### Written exercise
Copy the entries below word for word, from the line that has "Mask all regions" through the final entry, and omit the pictures.

### Data for this task
■ ■ ■ ■ ■

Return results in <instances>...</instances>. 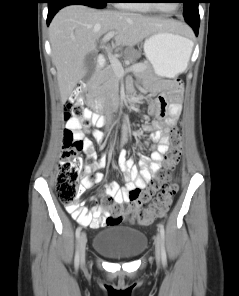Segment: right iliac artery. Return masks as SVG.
<instances>
[{
	"label": "right iliac artery",
	"instance_id": "1",
	"mask_svg": "<svg viewBox=\"0 0 239 296\" xmlns=\"http://www.w3.org/2000/svg\"><path fill=\"white\" fill-rule=\"evenodd\" d=\"M80 232H81V227H77L76 229V239L79 240L80 238ZM75 268L77 269L78 266H79V250H78V246H77V250H76V253H75Z\"/></svg>",
	"mask_w": 239,
	"mask_h": 296
}]
</instances>
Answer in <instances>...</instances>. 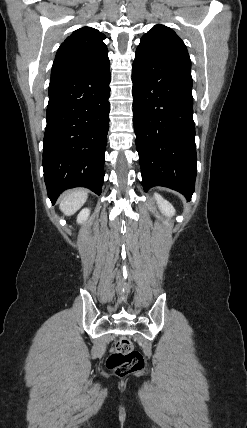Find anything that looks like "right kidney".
<instances>
[{
	"label": "right kidney",
	"instance_id": "obj_1",
	"mask_svg": "<svg viewBox=\"0 0 247 428\" xmlns=\"http://www.w3.org/2000/svg\"><path fill=\"white\" fill-rule=\"evenodd\" d=\"M89 215H90V209L88 208L83 209L77 216V222L79 224L84 223L88 219Z\"/></svg>",
	"mask_w": 247,
	"mask_h": 428
}]
</instances>
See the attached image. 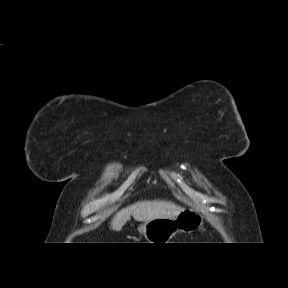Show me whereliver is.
I'll list each match as a JSON object with an SVG mask.
<instances>
[{
    "mask_svg": "<svg viewBox=\"0 0 288 288\" xmlns=\"http://www.w3.org/2000/svg\"><path fill=\"white\" fill-rule=\"evenodd\" d=\"M183 210L171 201H140L118 211L111 221V228L120 231L131 215L136 221L146 222L161 217L174 218Z\"/></svg>",
    "mask_w": 288,
    "mask_h": 288,
    "instance_id": "6515ba94",
    "label": "liver"
}]
</instances>
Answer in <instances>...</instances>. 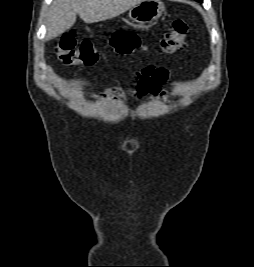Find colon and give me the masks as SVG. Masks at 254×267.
Returning a JSON list of instances; mask_svg holds the SVG:
<instances>
[{"mask_svg":"<svg viewBox=\"0 0 254 267\" xmlns=\"http://www.w3.org/2000/svg\"><path fill=\"white\" fill-rule=\"evenodd\" d=\"M188 23L183 19H177L158 44L159 52L173 54L181 51L186 46ZM108 44L118 54H131L144 48L140 38L130 32H117L109 40ZM56 52L64 66H90L97 62L99 51L95 44L88 40L78 42L76 34L72 31L64 33L57 46Z\"/></svg>","mask_w":254,"mask_h":267,"instance_id":"1","label":"colon"}]
</instances>
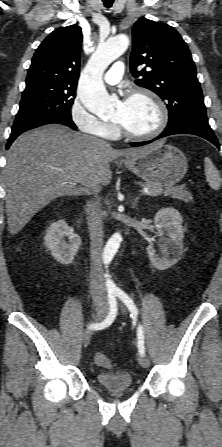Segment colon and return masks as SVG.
I'll return each instance as SVG.
<instances>
[{"instance_id": "5ec220e1", "label": "colon", "mask_w": 222, "mask_h": 447, "mask_svg": "<svg viewBox=\"0 0 222 447\" xmlns=\"http://www.w3.org/2000/svg\"><path fill=\"white\" fill-rule=\"evenodd\" d=\"M94 361L99 366H111V361L103 354L97 353L94 357Z\"/></svg>"}]
</instances>
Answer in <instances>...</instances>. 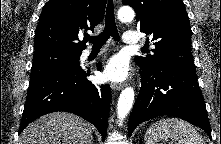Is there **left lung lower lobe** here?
<instances>
[{"label":"left lung lower lobe","instance_id":"left-lung-lower-lobe-1","mask_svg":"<svg viewBox=\"0 0 221 144\" xmlns=\"http://www.w3.org/2000/svg\"><path fill=\"white\" fill-rule=\"evenodd\" d=\"M140 69L142 87L130 114L129 135L144 121L170 115L199 126L212 139L196 73L173 67L140 66Z\"/></svg>","mask_w":221,"mask_h":144}]
</instances>
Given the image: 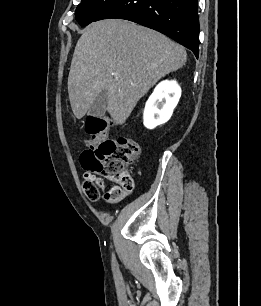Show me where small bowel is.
<instances>
[{
  "label": "small bowel",
  "mask_w": 261,
  "mask_h": 306,
  "mask_svg": "<svg viewBox=\"0 0 261 306\" xmlns=\"http://www.w3.org/2000/svg\"><path fill=\"white\" fill-rule=\"evenodd\" d=\"M130 192H131L130 189H120L118 193L110 200H116V201L122 200L125 197H127L130 194Z\"/></svg>",
  "instance_id": "obj_1"
}]
</instances>
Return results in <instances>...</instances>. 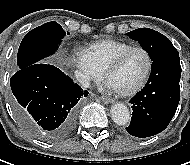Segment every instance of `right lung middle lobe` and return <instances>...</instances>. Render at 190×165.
<instances>
[{
  "label": "right lung middle lobe",
  "mask_w": 190,
  "mask_h": 165,
  "mask_svg": "<svg viewBox=\"0 0 190 165\" xmlns=\"http://www.w3.org/2000/svg\"><path fill=\"white\" fill-rule=\"evenodd\" d=\"M64 36L65 31L61 25L53 21L31 30L19 46L18 69L43 62L44 58L54 53Z\"/></svg>",
  "instance_id": "1"
}]
</instances>
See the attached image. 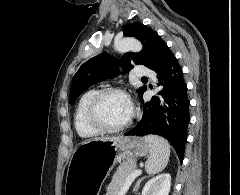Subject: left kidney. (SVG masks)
<instances>
[{"mask_svg":"<svg viewBox=\"0 0 240 195\" xmlns=\"http://www.w3.org/2000/svg\"><path fill=\"white\" fill-rule=\"evenodd\" d=\"M170 187V173H160L145 183L142 195H169Z\"/></svg>","mask_w":240,"mask_h":195,"instance_id":"obj_1","label":"left kidney"}]
</instances>
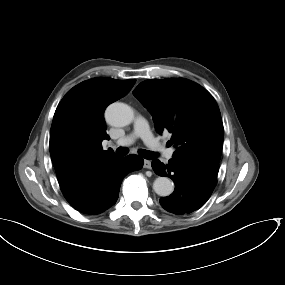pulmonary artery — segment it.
I'll use <instances>...</instances> for the list:
<instances>
[{
    "label": "pulmonary artery",
    "mask_w": 285,
    "mask_h": 285,
    "mask_svg": "<svg viewBox=\"0 0 285 285\" xmlns=\"http://www.w3.org/2000/svg\"><path fill=\"white\" fill-rule=\"evenodd\" d=\"M136 137H141L149 148L162 151L166 160H172L174 158L175 148H166L165 145L152 134L147 122L143 118H138L135 121L134 132L131 135L116 141L114 145H128L132 143Z\"/></svg>",
    "instance_id": "obj_1"
}]
</instances>
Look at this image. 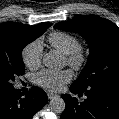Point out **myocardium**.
I'll return each instance as SVG.
<instances>
[{
	"label": "myocardium",
	"instance_id": "obj_1",
	"mask_svg": "<svg viewBox=\"0 0 119 119\" xmlns=\"http://www.w3.org/2000/svg\"><path fill=\"white\" fill-rule=\"evenodd\" d=\"M87 55L79 45L75 50L65 55L66 64L74 70H80L86 63Z\"/></svg>",
	"mask_w": 119,
	"mask_h": 119
}]
</instances>
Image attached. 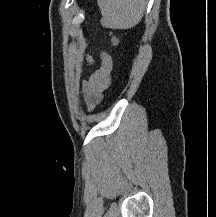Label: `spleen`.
I'll return each mask as SVG.
<instances>
[{"instance_id": "spleen-1", "label": "spleen", "mask_w": 216, "mask_h": 217, "mask_svg": "<svg viewBox=\"0 0 216 217\" xmlns=\"http://www.w3.org/2000/svg\"><path fill=\"white\" fill-rule=\"evenodd\" d=\"M101 24L112 29H129L141 20L147 0H97Z\"/></svg>"}]
</instances>
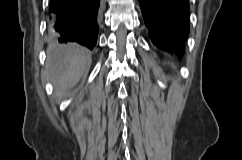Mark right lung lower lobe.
I'll use <instances>...</instances> for the list:
<instances>
[{
    "label": "right lung lower lobe",
    "instance_id": "right-lung-lower-lobe-1",
    "mask_svg": "<svg viewBox=\"0 0 242 160\" xmlns=\"http://www.w3.org/2000/svg\"><path fill=\"white\" fill-rule=\"evenodd\" d=\"M103 0H50L49 33L60 43L77 42L93 49Z\"/></svg>",
    "mask_w": 242,
    "mask_h": 160
}]
</instances>
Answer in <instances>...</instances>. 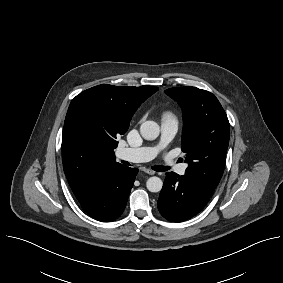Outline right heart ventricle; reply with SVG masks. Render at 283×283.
<instances>
[{"label": "right heart ventricle", "instance_id": "right-heart-ventricle-1", "mask_svg": "<svg viewBox=\"0 0 283 283\" xmlns=\"http://www.w3.org/2000/svg\"><path fill=\"white\" fill-rule=\"evenodd\" d=\"M163 118H173L174 119V116L172 113L168 112L164 114Z\"/></svg>", "mask_w": 283, "mask_h": 283}]
</instances>
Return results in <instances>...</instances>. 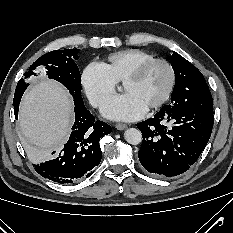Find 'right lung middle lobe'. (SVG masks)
I'll list each match as a JSON object with an SVG mask.
<instances>
[{
  "instance_id": "1",
  "label": "right lung middle lobe",
  "mask_w": 233,
  "mask_h": 233,
  "mask_svg": "<svg viewBox=\"0 0 233 233\" xmlns=\"http://www.w3.org/2000/svg\"><path fill=\"white\" fill-rule=\"evenodd\" d=\"M79 49H65L48 52L36 60L20 79L15 94L22 95L31 76L43 73L62 83L71 93L74 101L83 103L81 97V75L75 61L79 58Z\"/></svg>"
}]
</instances>
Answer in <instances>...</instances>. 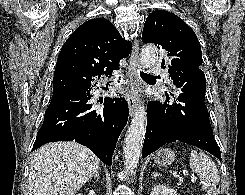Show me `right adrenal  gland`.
Listing matches in <instances>:
<instances>
[{
	"instance_id": "2a0ac1e0",
	"label": "right adrenal gland",
	"mask_w": 245,
	"mask_h": 195,
	"mask_svg": "<svg viewBox=\"0 0 245 195\" xmlns=\"http://www.w3.org/2000/svg\"><path fill=\"white\" fill-rule=\"evenodd\" d=\"M92 178H97V179H99V178H100L99 172H96V173L91 177V179H92Z\"/></svg>"
}]
</instances>
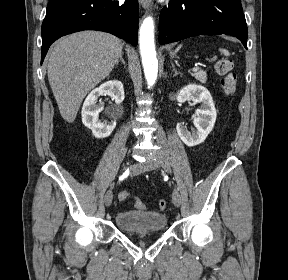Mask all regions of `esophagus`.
<instances>
[{"label": "esophagus", "instance_id": "esophagus-1", "mask_svg": "<svg viewBox=\"0 0 288 280\" xmlns=\"http://www.w3.org/2000/svg\"><path fill=\"white\" fill-rule=\"evenodd\" d=\"M139 3L141 6L145 9H151L152 8V2L151 0H139Z\"/></svg>", "mask_w": 288, "mask_h": 280}]
</instances>
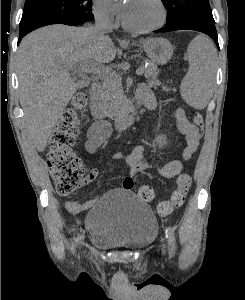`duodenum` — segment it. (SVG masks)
Wrapping results in <instances>:
<instances>
[{
  "label": "duodenum",
  "instance_id": "1",
  "mask_svg": "<svg viewBox=\"0 0 245 300\" xmlns=\"http://www.w3.org/2000/svg\"><path fill=\"white\" fill-rule=\"evenodd\" d=\"M143 106L149 108L150 103L148 96L144 92L137 91L132 108L115 119V127L119 130H122L131 126L136 120ZM91 112L95 121H107V114L101 101V86L99 83H94L92 86Z\"/></svg>",
  "mask_w": 245,
  "mask_h": 300
}]
</instances>
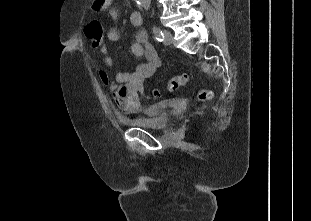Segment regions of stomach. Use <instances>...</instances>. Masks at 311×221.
Returning a JSON list of instances; mask_svg holds the SVG:
<instances>
[{
  "label": "stomach",
  "mask_w": 311,
  "mask_h": 221,
  "mask_svg": "<svg viewBox=\"0 0 311 221\" xmlns=\"http://www.w3.org/2000/svg\"><path fill=\"white\" fill-rule=\"evenodd\" d=\"M109 2L110 0H93V4H98L96 10H104Z\"/></svg>",
  "instance_id": "stomach-1"
}]
</instances>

■ ■ ■ ■ ■

### Complete output
Mask all regions of `esophagus`.
<instances>
[{"label": "esophagus", "instance_id": "esophagus-1", "mask_svg": "<svg viewBox=\"0 0 288 280\" xmlns=\"http://www.w3.org/2000/svg\"><path fill=\"white\" fill-rule=\"evenodd\" d=\"M139 3L141 6L145 9H151L152 8V2L151 0H139Z\"/></svg>", "mask_w": 288, "mask_h": 280}]
</instances>
`duodenum` — segment it. (SVG masks)
Wrapping results in <instances>:
<instances>
[{
  "label": "duodenum",
  "instance_id": "1",
  "mask_svg": "<svg viewBox=\"0 0 245 300\" xmlns=\"http://www.w3.org/2000/svg\"><path fill=\"white\" fill-rule=\"evenodd\" d=\"M143 106L149 108L150 103L148 96L144 92L137 91L132 108L115 119V127L119 130H122L131 126L136 120ZM91 112L95 121H107V114L101 101V86L99 83H94L92 86Z\"/></svg>",
  "mask_w": 245,
  "mask_h": 300
}]
</instances>
Segment regions of stomach. Use <instances>...</instances>. Masks at 311×221.
Returning a JSON list of instances; mask_svg holds the SVG:
<instances>
[{
  "label": "stomach",
  "mask_w": 311,
  "mask_h": 221,
  "mask_svg": "<svg viewBox=\"0 0 311 221\" xmlns=\"http://www.w3.org/2000/svg\"><path fill=\"white\" fill-rule=\"evenodd\" d=\"M109 2L110 0H93V4H98L96 10H104Z\"/></svg>",
  "instance_id": "stomach-1"
}]
</instances>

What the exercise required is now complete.